▸ **RECORD EXCERPTS**

#####

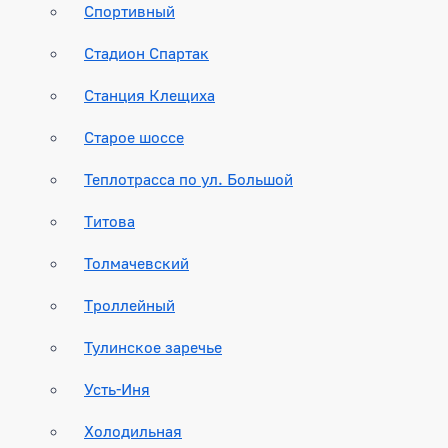
Спортивный
Стадион Спартак
Станция Клещиха
Старое шоссе
Теплотрасса по ул. Большой
Титова
Толмачевский
Троллейный
Тулинское заречье
Усть-Иня
Холодильная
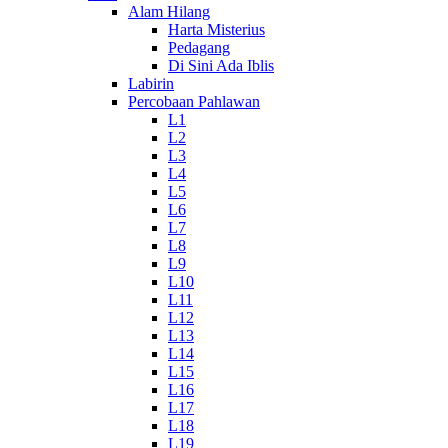
Alam Hilang
Harta Misterius
Pedagang
Di Sini Ada Iblis
Labirin
Percobaan Pahlawan
L1
L2
L3
L4
L5
L6
L7
L8
L9
L10
L11
L12
L13
L14
L15
L16
L17
L18
L19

#####

▸ **TRY IT**
Render the lines above as a Markdown table with two columns, "No." for the row number and "Line" for the line. Leave out blank lines and the pictures.

▸ **RESPONSE**
| No. | Line |
|---|---|
| 1 | Спортивный |
| 2 | Стадион Спартак |
| 3 | Станция Клещиха |
| 4 | Старое шоссе |
| 5 | Теплотрасса по ул. Большой |
| 6 | Титова |
| 7 | Толмачевский |
| 8 | Троллейный |
| 9 | Тулинское заречье |
| 10 | Усть-Иня |
| 11 | Холодильная |
| 12 | Alam Hilang |
| 13 | Harta Misterius |
| 14 | Pedagang |
| 15 | Di Sini Ada Iblis |
| 16 | Labirin |
| 17 | Percobaan Pahlawan |
| 18 | L1 |
| 19 | L2 |
| 20 | L3 |
| 21 | L4 |
| 22 | L5 |
| 23 | L6 |
| 24 | L7 |
| 25 | L8 |
| 26 | L9 |
| 27 | L10 |
| 28 | L11 |
| 29 | L12 |
| 30 | L13 |
| 31 | L14 |
| 32 | L15 |
| 33 | L16 |
| 34 | L17 |
| 35 | L18 |
| 36 | L19 |